L’Ispettorato Nazionale del Lavoro, come abbiamo spiegato meglio qui, conferma questo cambio di prospettiva: il rischio da calore va valutato nel DVR e, per i cantieri, nel POS, con misure concrete e verificabili.
Non basta quindi richiamare genericamente il “caldo estivo”: occorre prevedere orari rimodulati, pause in zone ombreggiate o rinfrescate, disponibilità di acqua fresca, rotazione nelle mansioni più gravose, informazione sui sintomi del colpo di calore e coinvolgimento del medico competente per i lavoratori più fragili.
In questo quadro il preposto assume un ruolo decisivo. Non è il soggetto che redige la valutazione dei rischi, ma è la figura che presidia l’attuazione effettiva delle misure in campo. È lui, nella quotidianità del cantiere, a verificare se le condizioni previste sulla carta siano davvero rispettate: se l’acqua è disponibile, se le pause vengono effettuate, se i lavoratori sono esposti nelle ore più critiche, se una lavorazione particolarmente pesante può essere anticipata, posticipata o sospesa.

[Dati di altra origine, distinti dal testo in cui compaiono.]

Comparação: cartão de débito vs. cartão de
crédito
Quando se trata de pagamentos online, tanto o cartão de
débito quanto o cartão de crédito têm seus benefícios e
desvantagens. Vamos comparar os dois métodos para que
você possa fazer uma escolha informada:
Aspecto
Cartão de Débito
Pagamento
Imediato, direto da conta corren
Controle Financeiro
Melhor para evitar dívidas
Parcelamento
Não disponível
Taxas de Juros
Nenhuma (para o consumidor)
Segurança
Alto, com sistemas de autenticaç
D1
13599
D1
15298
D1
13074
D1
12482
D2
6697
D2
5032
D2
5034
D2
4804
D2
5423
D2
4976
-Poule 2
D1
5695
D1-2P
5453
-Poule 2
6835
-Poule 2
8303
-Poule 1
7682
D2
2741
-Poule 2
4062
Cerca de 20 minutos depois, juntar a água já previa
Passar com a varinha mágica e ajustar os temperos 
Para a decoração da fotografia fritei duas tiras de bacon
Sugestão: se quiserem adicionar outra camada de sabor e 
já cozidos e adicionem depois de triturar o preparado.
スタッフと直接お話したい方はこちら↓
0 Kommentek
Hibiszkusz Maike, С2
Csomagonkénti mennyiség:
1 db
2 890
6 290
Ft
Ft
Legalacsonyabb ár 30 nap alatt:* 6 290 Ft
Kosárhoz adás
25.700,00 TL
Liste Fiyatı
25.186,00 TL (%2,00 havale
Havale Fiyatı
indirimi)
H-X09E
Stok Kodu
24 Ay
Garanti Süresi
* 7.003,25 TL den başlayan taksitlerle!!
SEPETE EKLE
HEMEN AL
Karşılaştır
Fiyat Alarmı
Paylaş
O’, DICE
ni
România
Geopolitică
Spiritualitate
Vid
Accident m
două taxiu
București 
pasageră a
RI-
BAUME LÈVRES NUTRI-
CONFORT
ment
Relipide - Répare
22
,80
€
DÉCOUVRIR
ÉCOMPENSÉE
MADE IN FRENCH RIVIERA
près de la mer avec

Il punto centrale è che il preposto non deve limitarsi a “segnalare” il problema quando il rischio è già evidente. Ai sensi dell’articolo 19 del D.Lgs. 81/2008, in presenza di condizioni di pericolo rilevate durante la vigilanza, ha un obbligo di intervento. Questo significa che, se il caldo rende non accettabile la prosecuzione dell’attività, il preposto deve attivarsi: fermare temporaneamente la lavorazione, allontanare il lavoratore dalla fonte di rischio, informare i superiori e far applicare le misure previste.
Nel rischio da stress termico, la vigilanza del preposto deve essere dinamica. Le condizioni cambiano durante la giornata: temperatura, umidità, irraggiamento, vento, fatica accumulata e stato fisico dei lavoratori possono trasformare rapidamente una situazione gestibile in una situazione pericolosa. Per questo è opportuno che il preposto utilizzi anche strumenti previsionali e di allerta, come quelli istituzionali richiamati dall’INL, e che sia formato a riconoscere segnali come crampi, debolezza, confusione, nausea, pelle molto calda o alterazioni del comportamento.
Nei cantieri più complessi il tema riguarda anche il coordinamento tra imprese. Il rischio caldo deve essere gestito dentro l’organizzazione reale delle lavorazioni: interferenze, turni, aree di deposito, zone d’ombra, disponibilità di acqua, servizi, spazi per il recupero e procedure di emergenza. Il preposto dell’impresa esecutrice è quindi una cerniera operativa tra POS, indicazioni aziendali e realtà del fronte di lavoro.
La nota INL chiarisce inoltre che gli ispettori dovranno verificare non solo la presenza formale della valutazione, ma l’effettiva attuazione delle misure. In assenza di valutazione del rischio microclima o di misure adeguate, l’attività ispettiva potrà arrivare a prescrizioni e alla sospensione delle lavorazioni interessate fino all’adozione degli interventi necessari.
Il messaggio per le imprese è netto: il caldo non si affronta con soluzioni improvvisate. Serve una pianificazione preventiva e serve una catena di controllo efficace. In questa catena il preposto è il primo presidio operativo della prevenzione. La sua funzione non è burocratica, ma concreta: osservare, decidere, intervenire e impedire che la produzione continui quando le condizioni espongono i lavoratori a un rischio non accettabile.